White House spokesman Tony Fratto told reporters "the president does believe that...some boost is necessary."
John Boehner, the top Republican in the House of Representatives, said Mr Bush was considering a package of between $100bn and $150bn.
The prospect of a bipartisan deal brightened as the White House agreed not to link its stimulus proposal to demands that the Bush tax cuts be made permanent.
Nancy Pelosi, the Democratic speaker of the House, indicated that Democrats could support investment incentives as part of a package.
Mr Bernanke told Congress that a well-designed and swiftly implemented stimulus "could be helpful". He said: "Fiscal and monetary stimulus together may provide broader support for the economy than monetary policy actions alone."

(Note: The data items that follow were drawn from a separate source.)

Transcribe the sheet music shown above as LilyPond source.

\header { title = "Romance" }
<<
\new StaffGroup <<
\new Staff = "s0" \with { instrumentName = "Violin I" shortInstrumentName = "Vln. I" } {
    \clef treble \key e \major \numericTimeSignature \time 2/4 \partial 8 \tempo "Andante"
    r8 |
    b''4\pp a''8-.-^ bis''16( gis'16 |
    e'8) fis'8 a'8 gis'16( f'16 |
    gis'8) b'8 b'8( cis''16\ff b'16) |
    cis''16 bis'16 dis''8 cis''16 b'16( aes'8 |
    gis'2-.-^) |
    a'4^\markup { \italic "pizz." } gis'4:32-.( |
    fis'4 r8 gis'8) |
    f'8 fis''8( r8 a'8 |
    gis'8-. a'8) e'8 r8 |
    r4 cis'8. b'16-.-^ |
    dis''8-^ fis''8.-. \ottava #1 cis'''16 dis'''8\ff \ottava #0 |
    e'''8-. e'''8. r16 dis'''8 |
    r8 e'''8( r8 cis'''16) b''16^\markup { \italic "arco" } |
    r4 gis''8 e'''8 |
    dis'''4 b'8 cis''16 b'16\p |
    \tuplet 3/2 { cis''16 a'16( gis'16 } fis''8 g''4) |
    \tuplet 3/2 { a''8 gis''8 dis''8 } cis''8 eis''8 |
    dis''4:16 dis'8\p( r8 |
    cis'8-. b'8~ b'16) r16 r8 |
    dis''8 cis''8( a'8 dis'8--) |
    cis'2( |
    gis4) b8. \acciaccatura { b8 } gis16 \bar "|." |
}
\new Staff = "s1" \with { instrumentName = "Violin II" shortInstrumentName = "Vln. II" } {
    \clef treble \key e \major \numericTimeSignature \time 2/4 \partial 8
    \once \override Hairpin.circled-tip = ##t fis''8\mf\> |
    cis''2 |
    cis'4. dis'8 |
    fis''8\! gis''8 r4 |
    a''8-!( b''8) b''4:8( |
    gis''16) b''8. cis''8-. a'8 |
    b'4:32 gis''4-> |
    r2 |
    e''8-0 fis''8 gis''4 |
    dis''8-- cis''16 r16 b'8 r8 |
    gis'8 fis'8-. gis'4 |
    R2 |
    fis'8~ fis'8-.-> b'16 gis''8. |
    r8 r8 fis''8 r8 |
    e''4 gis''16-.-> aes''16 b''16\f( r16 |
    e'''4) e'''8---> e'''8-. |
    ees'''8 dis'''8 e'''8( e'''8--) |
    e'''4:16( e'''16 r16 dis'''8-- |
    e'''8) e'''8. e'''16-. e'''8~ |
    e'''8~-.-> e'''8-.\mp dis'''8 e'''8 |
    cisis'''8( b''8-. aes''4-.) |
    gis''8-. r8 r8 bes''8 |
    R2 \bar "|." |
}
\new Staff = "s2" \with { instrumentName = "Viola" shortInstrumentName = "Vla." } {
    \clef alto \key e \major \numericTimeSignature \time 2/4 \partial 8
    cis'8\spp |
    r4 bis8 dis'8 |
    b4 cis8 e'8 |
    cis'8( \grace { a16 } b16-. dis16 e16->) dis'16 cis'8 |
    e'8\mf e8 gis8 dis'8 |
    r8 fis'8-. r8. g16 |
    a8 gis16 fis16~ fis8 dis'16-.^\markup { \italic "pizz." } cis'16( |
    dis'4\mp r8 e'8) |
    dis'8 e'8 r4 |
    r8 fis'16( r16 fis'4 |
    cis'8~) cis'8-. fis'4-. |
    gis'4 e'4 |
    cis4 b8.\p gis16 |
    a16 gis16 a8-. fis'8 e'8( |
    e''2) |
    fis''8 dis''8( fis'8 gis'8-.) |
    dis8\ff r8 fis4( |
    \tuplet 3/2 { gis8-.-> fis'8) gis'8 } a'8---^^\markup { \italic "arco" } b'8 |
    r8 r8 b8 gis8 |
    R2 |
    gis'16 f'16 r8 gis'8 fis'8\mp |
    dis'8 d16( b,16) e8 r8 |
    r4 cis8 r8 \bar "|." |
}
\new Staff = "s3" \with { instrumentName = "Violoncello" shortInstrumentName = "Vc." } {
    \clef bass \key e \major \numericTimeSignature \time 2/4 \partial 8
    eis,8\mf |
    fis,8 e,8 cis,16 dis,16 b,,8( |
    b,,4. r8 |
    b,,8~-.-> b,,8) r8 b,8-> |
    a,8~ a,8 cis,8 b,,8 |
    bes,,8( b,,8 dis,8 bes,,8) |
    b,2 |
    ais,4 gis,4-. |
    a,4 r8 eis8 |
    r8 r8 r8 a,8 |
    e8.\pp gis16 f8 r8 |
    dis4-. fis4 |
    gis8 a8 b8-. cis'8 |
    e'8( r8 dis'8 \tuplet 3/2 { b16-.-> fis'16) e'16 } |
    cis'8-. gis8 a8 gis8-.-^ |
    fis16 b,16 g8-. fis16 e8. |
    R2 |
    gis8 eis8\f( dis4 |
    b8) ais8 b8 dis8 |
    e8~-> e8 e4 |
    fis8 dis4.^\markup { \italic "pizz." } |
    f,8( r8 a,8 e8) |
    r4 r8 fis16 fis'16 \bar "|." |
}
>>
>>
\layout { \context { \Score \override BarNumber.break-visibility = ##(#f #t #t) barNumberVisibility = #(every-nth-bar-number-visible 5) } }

The Fed chairman said a stimulus plan of $50bn-$150bn would be "reasonable" adding that the right stimulus plan would have a "measureable" effect on growth.
However, Mr Bernanke warned that a stimulus plan that kicked in too late or worsened the structural budget deficit could be "quite counterproductive."
He told Congress that making the Bush tax cuts permanent would not be the most effective way to deliver a stimulus and suggested the tax cuts should instead be considered seperately on their long term merits.
Treasury Secretary Hank Paulson - who sees Mr Bernanke regularly - has reportedly been pushing a similar line within the administration.
Mr Bernanke endorsed the view - associated with prominent Democrats - that targeting relief at low to middle-income people would deliver the most "bang for the buck".
But he said that spending on green technologies - another idea popular with Democrats - would not be effective as a stimulus.
Mr Bernanke said "we are not currently forecasting recession". But he hinted that Fed officials would cut their growth forecasts on January 30.
"We believe we will see below-trend growth certainly in 2008 and probably the first half of 2009 as well," he said.
The Fed chief said high oil prices were a "real bane" for the economy, because they added to the risks to both growth and inflation.